Worse than that I wonder if the trouble at Intel (e.g. inability to develop post 14nm chips plus one insane instruction set extension after another -- I wonder if the point of AMX is to have a big die area that is mostly unused that doesn't need to be cooled) isn't something that people like him are running from but rather something they are going to bring with then wherever they wind up.
>one insane instruction set extension after another
You're probably going to see a whole lot more of this sort of thing given the limits to process scaling. Keeping things simple and backwardly compatible made sense when you could just throw more transistors at the problem. Now you're seeing more and more specialized circuitry that software people are just going to have to deal with.
I am not against a new instruction. At first blush the new JavaScript instruction in arm might seem like a boondoggle but it is a simple arithmetic operation.

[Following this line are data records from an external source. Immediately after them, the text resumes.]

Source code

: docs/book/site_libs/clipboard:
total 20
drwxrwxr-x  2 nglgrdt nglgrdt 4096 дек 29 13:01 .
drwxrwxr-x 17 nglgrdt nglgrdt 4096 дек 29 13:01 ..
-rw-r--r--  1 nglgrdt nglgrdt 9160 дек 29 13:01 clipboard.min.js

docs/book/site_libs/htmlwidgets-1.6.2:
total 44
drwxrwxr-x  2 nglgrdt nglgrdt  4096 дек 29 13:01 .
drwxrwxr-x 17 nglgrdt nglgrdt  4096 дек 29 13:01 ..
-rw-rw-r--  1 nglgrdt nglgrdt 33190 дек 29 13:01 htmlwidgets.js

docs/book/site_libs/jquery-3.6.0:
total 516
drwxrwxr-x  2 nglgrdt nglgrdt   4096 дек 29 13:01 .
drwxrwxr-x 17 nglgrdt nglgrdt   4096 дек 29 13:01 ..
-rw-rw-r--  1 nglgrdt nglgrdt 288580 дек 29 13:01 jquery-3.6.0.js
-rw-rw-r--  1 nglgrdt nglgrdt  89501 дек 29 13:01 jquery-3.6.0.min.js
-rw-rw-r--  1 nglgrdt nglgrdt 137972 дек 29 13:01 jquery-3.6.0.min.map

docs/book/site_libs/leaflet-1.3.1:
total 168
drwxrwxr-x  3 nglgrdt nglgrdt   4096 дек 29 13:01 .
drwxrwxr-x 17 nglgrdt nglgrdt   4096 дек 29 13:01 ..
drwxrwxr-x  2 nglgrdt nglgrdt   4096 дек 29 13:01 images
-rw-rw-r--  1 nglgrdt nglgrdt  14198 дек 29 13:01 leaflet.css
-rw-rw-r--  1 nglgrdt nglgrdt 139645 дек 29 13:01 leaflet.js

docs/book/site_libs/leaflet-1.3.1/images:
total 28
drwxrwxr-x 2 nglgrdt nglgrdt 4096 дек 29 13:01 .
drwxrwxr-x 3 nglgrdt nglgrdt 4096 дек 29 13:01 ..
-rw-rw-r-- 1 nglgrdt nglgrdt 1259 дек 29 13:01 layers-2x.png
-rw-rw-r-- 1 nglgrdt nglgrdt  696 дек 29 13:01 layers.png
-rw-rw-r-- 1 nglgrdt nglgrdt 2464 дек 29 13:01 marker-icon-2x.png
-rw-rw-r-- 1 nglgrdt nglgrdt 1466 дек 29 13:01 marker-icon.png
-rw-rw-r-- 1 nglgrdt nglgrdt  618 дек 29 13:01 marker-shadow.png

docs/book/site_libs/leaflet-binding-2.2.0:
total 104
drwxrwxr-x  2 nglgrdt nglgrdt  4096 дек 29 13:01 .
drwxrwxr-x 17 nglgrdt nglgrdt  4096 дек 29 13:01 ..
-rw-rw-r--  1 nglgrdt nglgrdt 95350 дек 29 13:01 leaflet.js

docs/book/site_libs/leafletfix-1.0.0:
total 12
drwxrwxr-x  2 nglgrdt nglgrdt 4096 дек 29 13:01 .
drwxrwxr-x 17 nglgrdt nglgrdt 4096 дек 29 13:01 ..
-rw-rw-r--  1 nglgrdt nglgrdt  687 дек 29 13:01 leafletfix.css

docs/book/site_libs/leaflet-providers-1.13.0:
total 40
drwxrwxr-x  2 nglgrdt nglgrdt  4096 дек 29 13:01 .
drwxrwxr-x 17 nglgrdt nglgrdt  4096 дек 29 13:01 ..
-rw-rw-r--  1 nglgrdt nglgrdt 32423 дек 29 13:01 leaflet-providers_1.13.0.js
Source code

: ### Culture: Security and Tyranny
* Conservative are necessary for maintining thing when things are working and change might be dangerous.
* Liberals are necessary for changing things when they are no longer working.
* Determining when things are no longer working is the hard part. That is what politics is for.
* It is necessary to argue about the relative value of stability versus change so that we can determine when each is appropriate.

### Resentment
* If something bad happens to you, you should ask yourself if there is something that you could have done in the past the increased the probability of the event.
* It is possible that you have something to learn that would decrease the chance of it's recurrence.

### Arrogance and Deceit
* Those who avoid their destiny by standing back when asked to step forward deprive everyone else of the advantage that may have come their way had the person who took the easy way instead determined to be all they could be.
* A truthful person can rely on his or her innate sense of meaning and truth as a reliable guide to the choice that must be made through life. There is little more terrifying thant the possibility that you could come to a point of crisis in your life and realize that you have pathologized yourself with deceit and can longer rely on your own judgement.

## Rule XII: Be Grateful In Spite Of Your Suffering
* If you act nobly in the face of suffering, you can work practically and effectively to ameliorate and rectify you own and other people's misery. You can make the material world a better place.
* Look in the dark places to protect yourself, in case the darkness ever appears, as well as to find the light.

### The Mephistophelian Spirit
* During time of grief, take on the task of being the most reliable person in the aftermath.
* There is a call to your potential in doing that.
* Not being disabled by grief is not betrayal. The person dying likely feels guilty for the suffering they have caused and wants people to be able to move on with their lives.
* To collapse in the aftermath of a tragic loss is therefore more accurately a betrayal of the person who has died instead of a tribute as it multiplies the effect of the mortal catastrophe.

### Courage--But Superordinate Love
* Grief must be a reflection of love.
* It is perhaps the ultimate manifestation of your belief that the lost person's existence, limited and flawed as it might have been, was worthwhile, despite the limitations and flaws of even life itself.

Compare that to the non-scalable SIMD instructions that mean you have to rewrite your code to take advantage of them and resultingly people don't bother to use them at all.
AMX allocates a huge die area to GEMM functionality that gets used a lot less in real numerics than you'd gather from reading a linear algebra textbook.
There are other approaches to the problems the industry faces other than 'fill up the die with registers that will never be used', nvidia and apple are going that way and that is why they are succeeding and Intel is failing.
As I understand it, Apple have a direct equivalent to Intel's AMX as an undocumented instruction set on their new Apple Silicon laptop processors, it just took a while for people to figure it out because the whole thing was hidden behind an acceleration library that is implemented very differently on Intel-based Macs.